What you should do: Could you copy exactly the lines below from the one with "to apply and" to the one with "Contact - 07818177802", inclusive, leaving out any pictures?

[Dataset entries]
┌────────
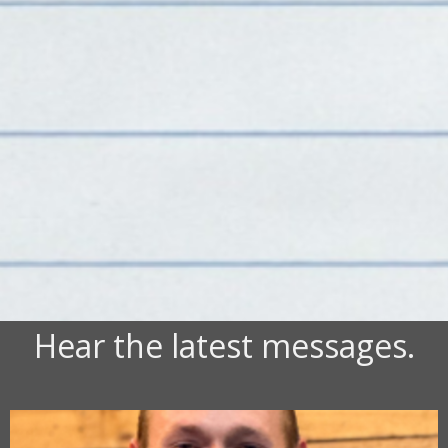
Hear the latest messages.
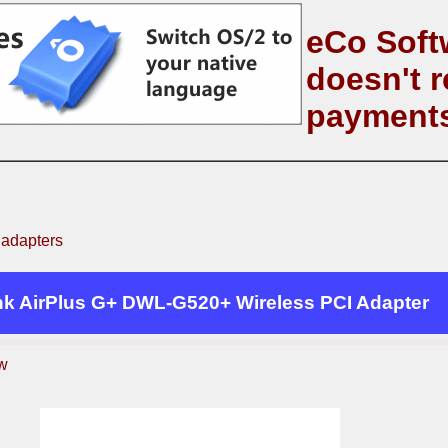
eCo Soft
doesn't r
payment
 adapters
nk AirPlus G+ DWL-G520+ Wireless PCI Adapter
w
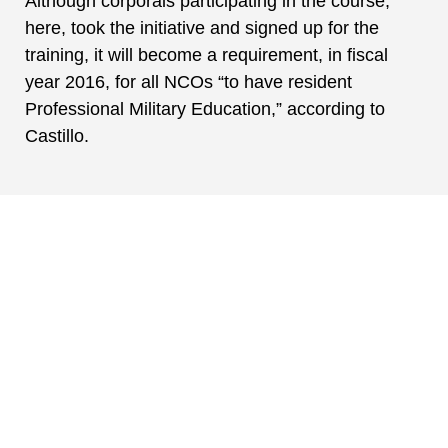
Although corporals participating in the course,
here, took the initiative and signed up for the
training, it will become a requirement, in fiscal
year 2016, for all NCOs “to have resident
Professional Military Education,” according to
Castillo.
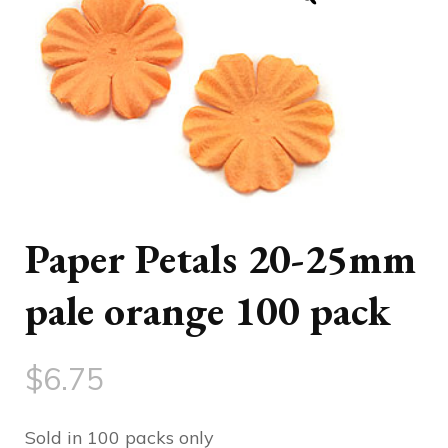
Paper Petals 20-25mm
pale orange 100 pack
$
6.75
Sold in 100 packs only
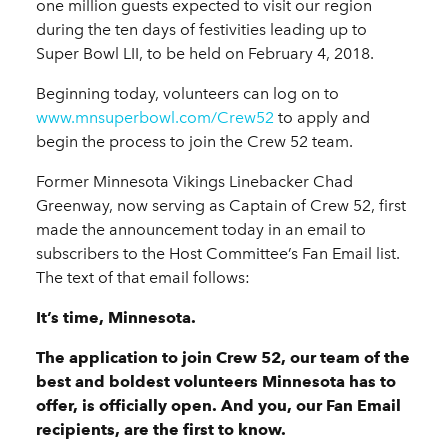
one million guests expected to visit our region
during the ten days of festivities leading up to
Super Bowl LII, to be held on February 4, 2018.
Beginning today, volunteers can log on to
www.mnsuperbowl.com/Crew52
to apply and
begin the process to join the Crew 52 team.
Former Minnesota Vikings Linebacker Chad
Greenway, now serving as Captain of Crew 52, first
made the announcement today in an email to
subscribers to the Host Committee’s Fan Email list.
The text of that email follows:
It’s time, Minnesota.
The application to join Crew 52, our team of the
best and boldest volunteers Minnesota has to
offer, is officially open. And you, our Fan Email
recipients, are the first to know.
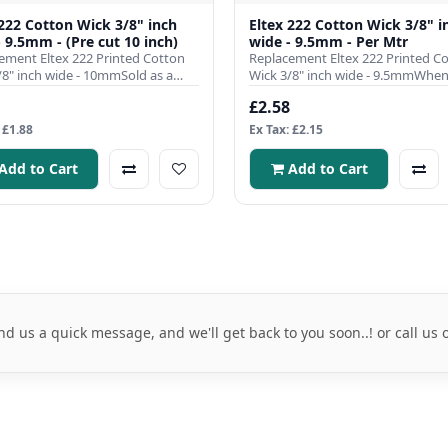
 222 Cotton Wick 3/8" inch
Eltex 222 Cotton Wick 3/8" i
- 9.5mm - (Pre cut 10 inch)
wide - 9.5mm - Per Mtr
ement Eltex 222 Printed Cotton
Replacement Eltex 222 Printed C
/8" inch wide - 10mmSold as a
Wick 3/8" inch wide - 9.5mmWhen 
pre cut to 10 inch l..
comes to ensuring the effici..
£2.58
 £1.88
Ex Tax: £2.15
Add to Cart
Add to Cart
nd us a quick message, and we'll get back to you soon..! or call us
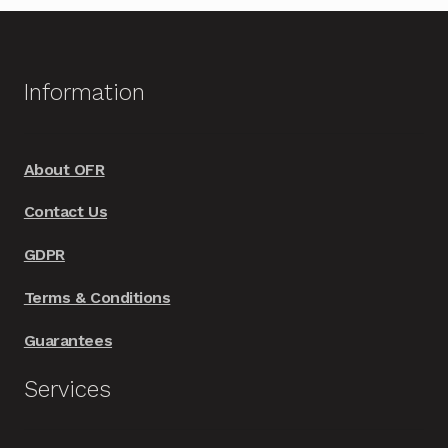
variants.
The
options
Information
may
be
chosen
About OFR
on
Contact Us
the
product
GDPR
page
Terms & Conditions
Guarantees
Services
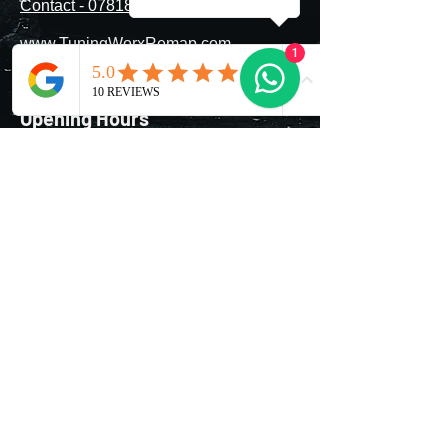
Contact - 07818177802
provider (failure to declare
modifications can invalidate your
www.TuningWorxRemap.com
insurance). The car must remain
1
roadworthy and pass MOT or
TuningWorx@icloud.com
equivalent inspections.
Opening Hours
Mon - Fri
Saturday
​Sunday
8:00 am – 8:00 pm
9:00 am – 7:00 pm
9:00 am – 9:00 pm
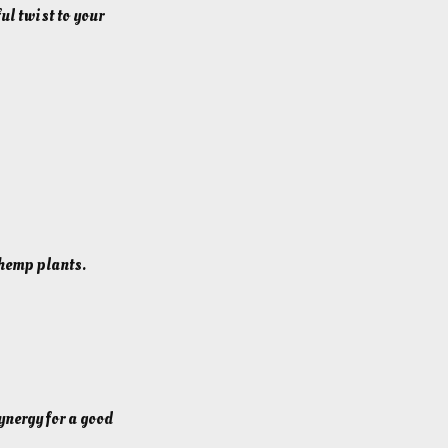
ul twist to your
 hemp plants.
ynergy for a good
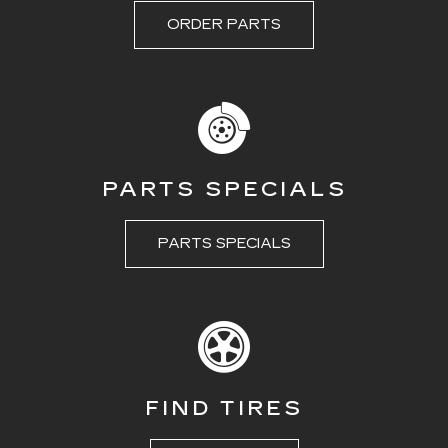
ORDER PARTS
PARTS SPECIALS
PARTS SPECIALS
FIND TIRES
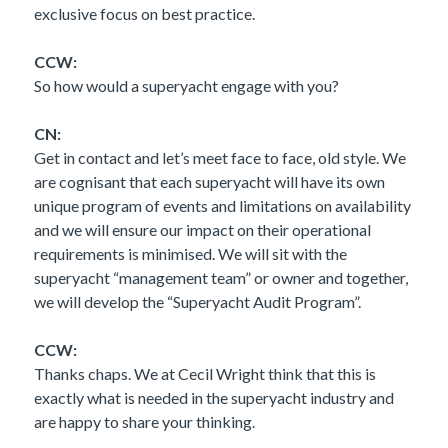
exclusive focus on best practice.
CCW:
So how would a superyacht engage with you?
CN:
Get in contact and let’s meet face to face, old style. We
are cognisant that each superyacht will have its own
unique program of events and limitations on availability
and we will ensure our impact on their operational
requirements is minimised. We will sit with the
superyacht “management team” or owner and together,
we will develop the “Superyacht Audit Program”.
CCW:
Thanks chaps. We at Cecil Wright think that this is
exactly what is needed in the superyacht industry and
are happy to share your thinking.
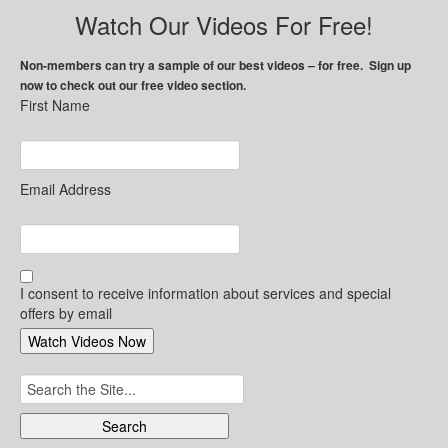
Watch Our Videos For Free!
Non-members can try a sample of our best videos – for free. Sign up
now to check out our free video section.
First Name
Email Address
I consent to receive information about services and special
offers by email
Search
for:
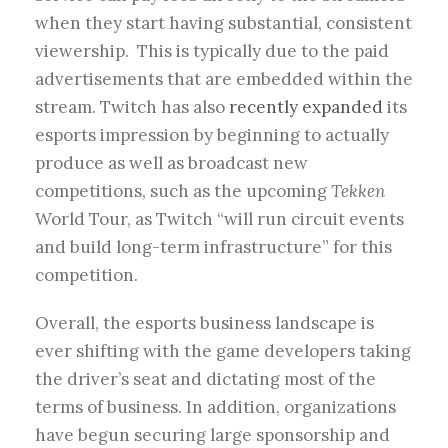
when they start having substantial, consistent
viewership. This is typically due to the paid
advertisements that are embedded within the
stream. Twitch has also
recently expanded
its
esports impression by beginning to actually
produce as well as broadcast new
competitions, such as the upcoming
Tekken
World Tour, as Twitch “will run circuit events
and build long-term infrastructure” for this
competition.
Overall, the esports business landscape is
ever shifting with the game developers taking
the driver’s seat and dictating most of the
terms of business. In addition, organizations
have begun securing large sponsorship and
└────────
Output of the task:
to apply and
begin the process to join the Crew 52 team.
Former Minnesota Vikings Linebacker Chad
Greenway, now serving as Captain of Crew 52, first
made the announcement today in an email to
subscribers to the Host Committee’s Fan Email list.
The text of that email follows:
It’s time, Minnesota.
The application to join Crew 52, our team of the
best and boldest volunteers Minnesota has to
offer, is officially open. And you, our Fan Email
recipients, are the first to know.
 222 Cotton Wick 3/8" inch
Eltex 222 Cotton Wick 3/8" i
- 9.5mm - (Pre cut 10 inch)
wide - 9.5mm - Per Mtr
ement Eltex 222 Printed Cotton
Replacement Eltex 222 Printed C
/8" inch wide - 10mmSold as a
Wick 3/8" inch wide - 9.5mmWhen 
pre cut to 10 inch l..
comes to ensuring the effici..
£2.58
 £1.88
Ex Tax: £2.15
Add to Cart
Add to Cart
nd us a quick message, and we'll get back to you soon..! or call us
variants.
The
options
Information
may
be
chosen
About OFR
on
Contact Us
the
product
GDPR
page
Terms & Conditions
Guarantees
Services
Contact - 07818177802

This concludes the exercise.